- YOUR TASK
A single number is the answer: the count of lines below that contain "source".

- RECORDS
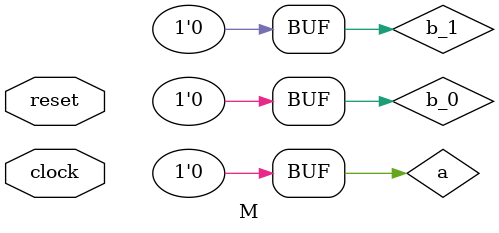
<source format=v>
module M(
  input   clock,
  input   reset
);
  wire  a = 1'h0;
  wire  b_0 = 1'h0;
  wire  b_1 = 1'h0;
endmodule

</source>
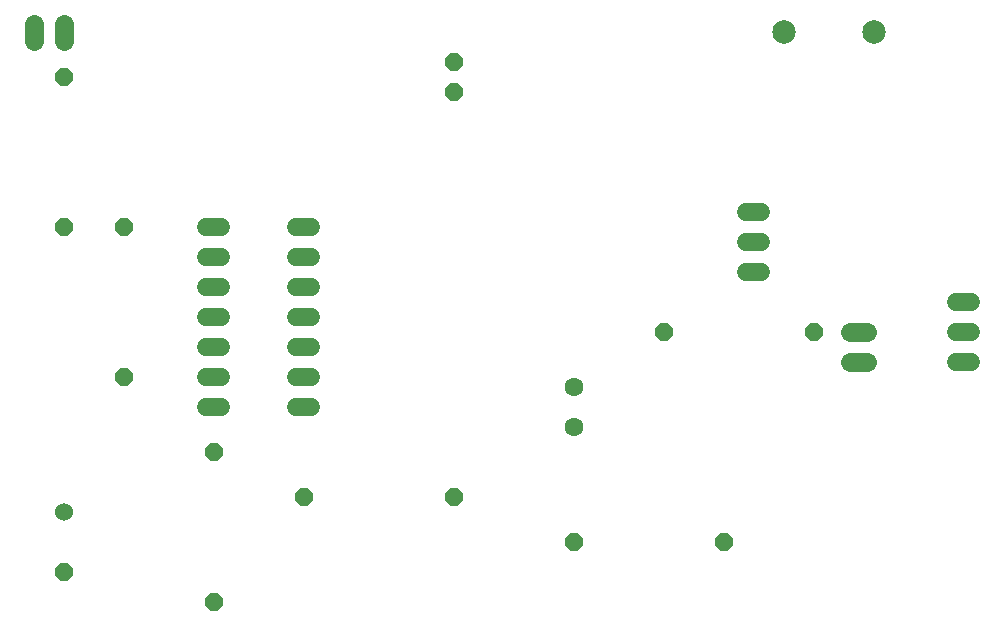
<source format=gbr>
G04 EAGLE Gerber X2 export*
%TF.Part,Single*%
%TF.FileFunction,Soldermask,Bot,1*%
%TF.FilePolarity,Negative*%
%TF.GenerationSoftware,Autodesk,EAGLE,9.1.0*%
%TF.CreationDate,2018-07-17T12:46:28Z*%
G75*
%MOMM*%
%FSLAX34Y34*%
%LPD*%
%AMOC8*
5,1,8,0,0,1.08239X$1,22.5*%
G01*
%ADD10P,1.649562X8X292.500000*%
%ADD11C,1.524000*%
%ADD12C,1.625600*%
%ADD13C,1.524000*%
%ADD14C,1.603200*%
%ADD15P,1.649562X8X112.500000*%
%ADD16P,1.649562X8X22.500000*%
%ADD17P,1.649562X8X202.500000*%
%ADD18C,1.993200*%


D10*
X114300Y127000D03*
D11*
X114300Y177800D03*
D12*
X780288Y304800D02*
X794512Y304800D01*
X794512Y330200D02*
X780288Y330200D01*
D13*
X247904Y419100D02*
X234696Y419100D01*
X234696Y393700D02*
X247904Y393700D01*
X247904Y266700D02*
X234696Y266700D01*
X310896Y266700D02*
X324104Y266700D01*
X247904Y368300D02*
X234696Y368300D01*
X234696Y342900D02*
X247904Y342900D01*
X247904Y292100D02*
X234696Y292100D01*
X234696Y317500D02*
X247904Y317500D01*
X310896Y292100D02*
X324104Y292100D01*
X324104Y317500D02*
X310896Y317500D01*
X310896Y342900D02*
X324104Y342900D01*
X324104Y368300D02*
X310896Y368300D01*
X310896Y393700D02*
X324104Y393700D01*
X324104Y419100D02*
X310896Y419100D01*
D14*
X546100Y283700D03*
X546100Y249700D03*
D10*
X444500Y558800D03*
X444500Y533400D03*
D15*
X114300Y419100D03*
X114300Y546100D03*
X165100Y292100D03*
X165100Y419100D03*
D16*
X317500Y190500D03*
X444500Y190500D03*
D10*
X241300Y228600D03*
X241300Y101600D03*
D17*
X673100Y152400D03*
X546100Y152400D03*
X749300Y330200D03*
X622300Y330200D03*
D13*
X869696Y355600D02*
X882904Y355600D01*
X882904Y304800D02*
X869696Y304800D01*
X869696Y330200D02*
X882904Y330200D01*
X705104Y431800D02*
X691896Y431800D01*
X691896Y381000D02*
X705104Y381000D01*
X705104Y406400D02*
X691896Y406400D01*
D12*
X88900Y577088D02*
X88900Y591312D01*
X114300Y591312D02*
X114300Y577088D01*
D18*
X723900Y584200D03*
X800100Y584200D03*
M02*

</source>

- ANSWER
4